« Et si seulement l’amour veut bien éclore pour moi, avant que je m’en aille ; et si je peux peindre trois bons tableaux, alors je m’en irai contente, des fleurs dans les cheveux. »

Il aura fallu attendre l’année 2016 pour que cette artiste soit enfin reconnue en France, elle qui, tout au long de sa courte existence n’aura de cesse de voyager entre son Allemagne natale et Paris. On peut saluer le coup de cœur et l’engagement de Marie Darrieussecq, l’autrice d’«Etre ici est une splendeur » qui y évoquera non seulement l’artiste passionnée au talent longtemps ignoré dans son propre pays, mais également la femme intuitive, ouverte aux « avant-gardes » de son époque.

Tout au long de sa vie, une seule obsession: peindre. Elle ne cessera de lutter parmi les hommes et les artistes de son temps qui souvent comme son époux, le peintre Otto Modersohn, pensaient que « les femmes ne sont pas faites pour la peinture ».

Durant l’été 1897 : elle se rend à Worpswede, près de Brême et y découvre la colonie d’artistes qui revendiquaient leur indépendance vis-à-vis des grandes académies artistiques. Ils aspiraient à donner une place à la nature et désiraient exercer leur art sans artifice et en toute simplicité, afin notamment de donner une image idéale de la population paysanne et de sa pureté originelle.

Comme eux, elle aime les paysages de brume, la mélancolie des tourbières ; elle aime peindre les gens simples et non idéalisés; elle apprécie la vie tranquille, auprès de son mari, lui qui l’encourage à prendre des cours de cuisine plutôt que de trouver sa « patte ».
Mais elle aime aussi la peinture non académique de Cézanne et de Gauguin, la vie à Worpswede lui semble vite trop étriquée et sa vie alors se déroule entre l’atmosphère feutrée d’une femme aisée et ses séjours à Paris où elle s’enfuit, pour étancher sa soif de découvertes artistiques et peindre quoi qu’il en coûte.

Elle développe un style hanté par les visages et corps de femmes et d’enfants.
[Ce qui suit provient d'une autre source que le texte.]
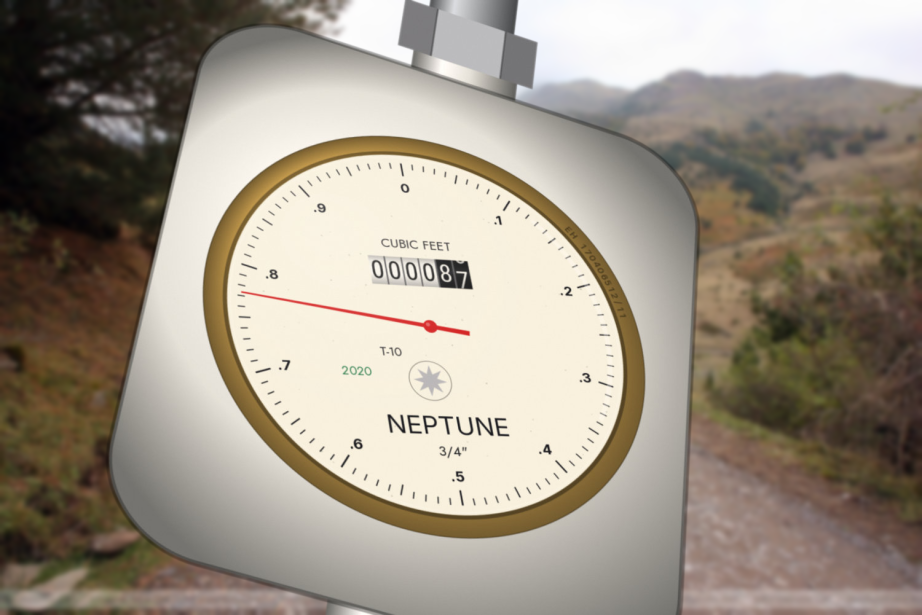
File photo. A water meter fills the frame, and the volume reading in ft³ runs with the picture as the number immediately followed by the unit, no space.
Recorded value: 86.77ft³
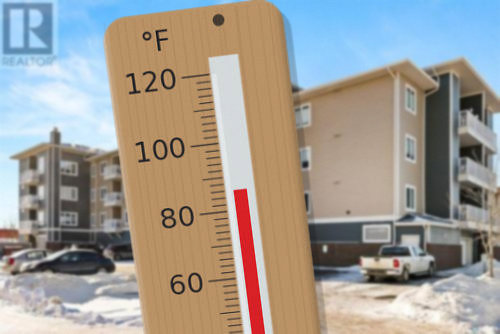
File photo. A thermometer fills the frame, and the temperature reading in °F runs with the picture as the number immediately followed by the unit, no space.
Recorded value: 86°F
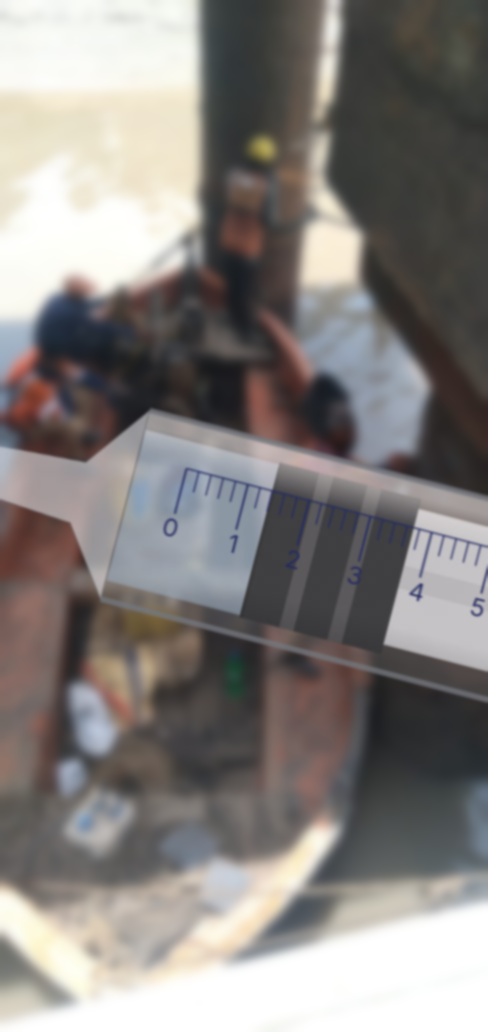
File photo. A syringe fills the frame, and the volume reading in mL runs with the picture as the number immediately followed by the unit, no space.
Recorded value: 1.4mL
Entrée dans un univers résolument masculin, elle est la première femme à se peindre nue et enceinte.

Le poète Rainer Maria Rilke sera l’un des seuls à la soutenir; il lui achètera son premier tableau de son vivant. Elle meurt en plein élan créateur, pressentant les grandes mutations de la création picturale de ce début du XXème siècle.